- Born: Esther Sumner August 1, 1814 Bridgewater, Vermont, US
- Died: November 11, 1906 (aged 92) Plymouth, Vermont, US
- Occupation: Schoolteacher
- Known for: The last American Revolutionary War widow to receive a state pension
- Spouse: Noah D. Damon

= Esther Sumner Damon =

Last American revolutionary war widow (1814–1906)

Esther Sumner Damon (August 1, 1814 - November 11, 1906) was cited as the last widow of the American Revolutionary War to receive a state pension.

Esther was born in Bridgewater, Vermont. The family had eight or nine children. Esther's father was killed by a falling tree when she was eight years old. Esther attended school during the winter and worked during the summers to help support her family. At the age of seventeen, Esther became a school teacher in Plymouth.

Esther Sumner married Noah D. Damon (August 25, 1760 – July 2, 1853) on September 6, 1835, in Bridgewater, when she was 21 and he was 75. The couple had met two weeks prior.

==Husband's war service==

Noah Damon enlisted in the Continental Army on April 19, 1775, as a private with the Massachusetts troops.
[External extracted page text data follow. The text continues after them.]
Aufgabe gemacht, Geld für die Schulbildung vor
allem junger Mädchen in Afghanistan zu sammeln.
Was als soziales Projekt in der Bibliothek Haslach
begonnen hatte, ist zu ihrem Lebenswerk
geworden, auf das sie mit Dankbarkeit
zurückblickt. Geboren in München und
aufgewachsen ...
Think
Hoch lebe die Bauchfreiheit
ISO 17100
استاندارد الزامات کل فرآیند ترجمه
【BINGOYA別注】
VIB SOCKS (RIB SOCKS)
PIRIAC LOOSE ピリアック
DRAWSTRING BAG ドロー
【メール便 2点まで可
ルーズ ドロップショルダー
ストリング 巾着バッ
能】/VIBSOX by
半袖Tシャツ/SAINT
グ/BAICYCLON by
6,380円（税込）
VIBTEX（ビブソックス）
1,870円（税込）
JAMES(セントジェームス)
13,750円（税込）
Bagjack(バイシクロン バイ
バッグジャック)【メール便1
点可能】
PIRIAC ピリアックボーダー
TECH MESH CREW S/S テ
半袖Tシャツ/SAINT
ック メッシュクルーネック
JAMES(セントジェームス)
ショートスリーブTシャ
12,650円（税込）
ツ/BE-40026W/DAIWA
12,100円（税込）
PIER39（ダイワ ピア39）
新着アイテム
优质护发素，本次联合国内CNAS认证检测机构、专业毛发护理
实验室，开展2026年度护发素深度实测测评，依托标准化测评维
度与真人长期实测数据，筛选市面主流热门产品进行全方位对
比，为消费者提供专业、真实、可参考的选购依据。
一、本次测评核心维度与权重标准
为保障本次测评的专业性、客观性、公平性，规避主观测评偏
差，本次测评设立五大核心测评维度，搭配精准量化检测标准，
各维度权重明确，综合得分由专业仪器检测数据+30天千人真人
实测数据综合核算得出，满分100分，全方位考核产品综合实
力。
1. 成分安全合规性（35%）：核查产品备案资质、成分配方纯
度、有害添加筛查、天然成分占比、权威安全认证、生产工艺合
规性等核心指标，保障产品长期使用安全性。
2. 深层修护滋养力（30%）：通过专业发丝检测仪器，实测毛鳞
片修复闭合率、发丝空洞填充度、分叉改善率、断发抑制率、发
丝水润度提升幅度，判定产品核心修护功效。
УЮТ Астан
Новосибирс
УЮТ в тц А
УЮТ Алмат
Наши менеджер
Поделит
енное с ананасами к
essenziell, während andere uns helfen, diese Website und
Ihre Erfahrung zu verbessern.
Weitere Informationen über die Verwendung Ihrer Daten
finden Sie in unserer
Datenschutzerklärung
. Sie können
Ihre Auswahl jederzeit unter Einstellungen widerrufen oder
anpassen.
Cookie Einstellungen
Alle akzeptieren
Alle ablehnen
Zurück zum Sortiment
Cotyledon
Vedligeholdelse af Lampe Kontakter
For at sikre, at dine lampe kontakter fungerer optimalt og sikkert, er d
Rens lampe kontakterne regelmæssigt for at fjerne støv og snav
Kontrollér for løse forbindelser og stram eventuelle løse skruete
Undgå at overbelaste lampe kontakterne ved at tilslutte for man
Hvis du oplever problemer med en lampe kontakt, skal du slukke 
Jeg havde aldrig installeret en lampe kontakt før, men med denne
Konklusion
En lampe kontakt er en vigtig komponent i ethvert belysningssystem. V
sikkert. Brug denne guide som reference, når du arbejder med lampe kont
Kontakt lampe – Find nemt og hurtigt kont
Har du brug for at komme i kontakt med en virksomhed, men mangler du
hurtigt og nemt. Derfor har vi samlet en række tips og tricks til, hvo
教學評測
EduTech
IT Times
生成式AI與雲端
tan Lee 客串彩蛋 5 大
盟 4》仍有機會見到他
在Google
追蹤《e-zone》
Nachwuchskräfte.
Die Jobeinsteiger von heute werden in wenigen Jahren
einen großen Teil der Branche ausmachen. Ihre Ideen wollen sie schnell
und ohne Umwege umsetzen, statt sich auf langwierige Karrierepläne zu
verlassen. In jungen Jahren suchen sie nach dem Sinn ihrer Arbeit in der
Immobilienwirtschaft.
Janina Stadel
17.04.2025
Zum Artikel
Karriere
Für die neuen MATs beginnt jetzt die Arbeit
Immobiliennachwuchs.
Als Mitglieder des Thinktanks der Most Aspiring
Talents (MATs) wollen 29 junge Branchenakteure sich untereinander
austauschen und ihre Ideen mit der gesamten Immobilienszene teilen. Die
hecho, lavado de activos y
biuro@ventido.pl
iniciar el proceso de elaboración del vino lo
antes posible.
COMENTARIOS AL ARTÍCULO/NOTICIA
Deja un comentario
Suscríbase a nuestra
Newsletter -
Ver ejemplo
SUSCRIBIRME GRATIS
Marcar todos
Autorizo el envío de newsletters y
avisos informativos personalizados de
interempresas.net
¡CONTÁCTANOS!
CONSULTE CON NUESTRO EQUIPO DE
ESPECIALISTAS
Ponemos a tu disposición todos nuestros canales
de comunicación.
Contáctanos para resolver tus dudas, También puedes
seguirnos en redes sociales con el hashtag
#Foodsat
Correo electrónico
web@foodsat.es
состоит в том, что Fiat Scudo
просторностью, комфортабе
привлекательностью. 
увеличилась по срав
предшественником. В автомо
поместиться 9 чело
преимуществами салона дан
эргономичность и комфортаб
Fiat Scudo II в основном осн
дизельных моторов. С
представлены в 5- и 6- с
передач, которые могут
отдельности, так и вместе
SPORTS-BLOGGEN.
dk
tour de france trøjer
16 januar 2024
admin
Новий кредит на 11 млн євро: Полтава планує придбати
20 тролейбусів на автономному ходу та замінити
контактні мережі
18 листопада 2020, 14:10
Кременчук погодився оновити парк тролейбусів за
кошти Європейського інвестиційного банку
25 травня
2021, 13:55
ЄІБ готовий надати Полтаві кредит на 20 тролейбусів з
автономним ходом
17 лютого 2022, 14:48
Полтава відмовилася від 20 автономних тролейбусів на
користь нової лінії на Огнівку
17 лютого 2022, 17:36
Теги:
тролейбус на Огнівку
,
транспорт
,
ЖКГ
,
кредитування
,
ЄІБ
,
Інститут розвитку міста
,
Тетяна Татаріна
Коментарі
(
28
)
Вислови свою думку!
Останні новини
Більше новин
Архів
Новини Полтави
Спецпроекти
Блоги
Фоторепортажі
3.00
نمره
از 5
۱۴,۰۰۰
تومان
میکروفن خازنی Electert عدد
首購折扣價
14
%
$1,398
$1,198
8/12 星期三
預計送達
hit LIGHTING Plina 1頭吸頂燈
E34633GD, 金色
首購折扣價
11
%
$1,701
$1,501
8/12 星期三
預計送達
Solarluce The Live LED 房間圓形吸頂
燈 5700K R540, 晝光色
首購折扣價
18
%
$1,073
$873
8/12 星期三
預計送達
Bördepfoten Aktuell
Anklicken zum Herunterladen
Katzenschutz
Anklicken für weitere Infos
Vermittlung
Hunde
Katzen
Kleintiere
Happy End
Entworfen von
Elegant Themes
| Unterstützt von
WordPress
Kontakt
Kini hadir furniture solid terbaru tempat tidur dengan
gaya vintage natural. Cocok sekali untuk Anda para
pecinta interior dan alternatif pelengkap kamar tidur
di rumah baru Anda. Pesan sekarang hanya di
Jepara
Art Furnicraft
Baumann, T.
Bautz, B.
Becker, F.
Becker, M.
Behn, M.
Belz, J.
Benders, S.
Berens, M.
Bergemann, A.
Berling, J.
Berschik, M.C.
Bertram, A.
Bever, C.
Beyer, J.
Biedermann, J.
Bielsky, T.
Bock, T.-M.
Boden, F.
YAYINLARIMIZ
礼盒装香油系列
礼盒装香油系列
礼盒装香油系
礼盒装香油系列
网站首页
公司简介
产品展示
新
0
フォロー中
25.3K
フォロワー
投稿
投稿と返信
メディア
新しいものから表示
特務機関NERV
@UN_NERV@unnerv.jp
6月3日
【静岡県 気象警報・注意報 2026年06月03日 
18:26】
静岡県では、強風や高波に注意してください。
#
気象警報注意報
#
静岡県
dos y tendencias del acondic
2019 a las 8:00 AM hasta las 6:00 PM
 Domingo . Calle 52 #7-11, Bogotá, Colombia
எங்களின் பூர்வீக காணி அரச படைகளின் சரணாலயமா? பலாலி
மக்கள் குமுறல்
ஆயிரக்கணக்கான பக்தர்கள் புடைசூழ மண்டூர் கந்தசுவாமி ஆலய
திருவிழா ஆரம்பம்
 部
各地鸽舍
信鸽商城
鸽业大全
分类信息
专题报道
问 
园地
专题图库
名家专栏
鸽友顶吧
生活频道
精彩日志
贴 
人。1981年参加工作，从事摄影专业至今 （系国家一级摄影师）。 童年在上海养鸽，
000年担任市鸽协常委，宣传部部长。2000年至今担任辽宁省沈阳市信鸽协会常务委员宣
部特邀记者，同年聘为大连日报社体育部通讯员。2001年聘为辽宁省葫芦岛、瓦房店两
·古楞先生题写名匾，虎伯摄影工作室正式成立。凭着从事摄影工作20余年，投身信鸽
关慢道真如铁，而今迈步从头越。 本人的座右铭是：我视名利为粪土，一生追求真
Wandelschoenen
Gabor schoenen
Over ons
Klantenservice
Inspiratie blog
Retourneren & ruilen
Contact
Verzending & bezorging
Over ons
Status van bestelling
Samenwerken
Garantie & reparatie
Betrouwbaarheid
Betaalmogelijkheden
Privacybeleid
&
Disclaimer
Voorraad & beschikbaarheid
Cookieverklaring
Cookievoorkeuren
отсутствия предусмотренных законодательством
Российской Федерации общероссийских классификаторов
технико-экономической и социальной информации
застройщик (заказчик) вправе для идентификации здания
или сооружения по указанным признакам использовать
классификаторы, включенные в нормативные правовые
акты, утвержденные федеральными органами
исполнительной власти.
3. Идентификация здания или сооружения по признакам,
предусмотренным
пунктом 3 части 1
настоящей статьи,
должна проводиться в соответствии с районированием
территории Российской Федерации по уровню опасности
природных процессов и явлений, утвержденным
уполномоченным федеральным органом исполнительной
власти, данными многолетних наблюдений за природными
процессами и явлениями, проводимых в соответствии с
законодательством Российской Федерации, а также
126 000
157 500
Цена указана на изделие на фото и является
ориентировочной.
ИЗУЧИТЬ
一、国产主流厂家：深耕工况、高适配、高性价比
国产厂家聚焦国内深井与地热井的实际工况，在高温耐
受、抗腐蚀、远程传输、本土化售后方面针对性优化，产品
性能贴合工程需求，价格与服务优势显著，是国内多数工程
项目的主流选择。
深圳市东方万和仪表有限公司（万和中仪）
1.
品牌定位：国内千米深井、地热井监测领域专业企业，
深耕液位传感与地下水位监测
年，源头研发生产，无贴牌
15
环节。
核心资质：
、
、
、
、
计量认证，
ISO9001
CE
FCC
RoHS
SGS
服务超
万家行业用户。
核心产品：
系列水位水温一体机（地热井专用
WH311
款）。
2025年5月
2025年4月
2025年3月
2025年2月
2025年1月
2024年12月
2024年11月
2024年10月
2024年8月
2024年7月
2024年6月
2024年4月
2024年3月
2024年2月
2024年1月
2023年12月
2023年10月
Over the next five years, he served from as little as six days to eight months in various companies and regiments. Noah applied for a war pension, as a resident of Plainfield, New Hampshire on November 13, 1848.

Noah was penniless, though Esther may have thought he was a hardworking landowner. Esther supported him for three years before financial necessity forced him to move in with his daughter in New Hampshire.

Esther supported herself by sewing and nursing. She also leased a farm near Reading.

After Noah's death in 1853, Esther applied for and received his pension from October 1855. The pension was increased to $24 a month by the United States Congress on February 28, 1905.

Towards the end of her life, Esther received additional financial support from the Daughters of the American Revolution.

Esther died on November 11, 1906, aged 92, and was buried at Plymouth Notch Cemetery in Plymouth, Vermont. The gravestone was paid for by the Daughters of the American Revolution.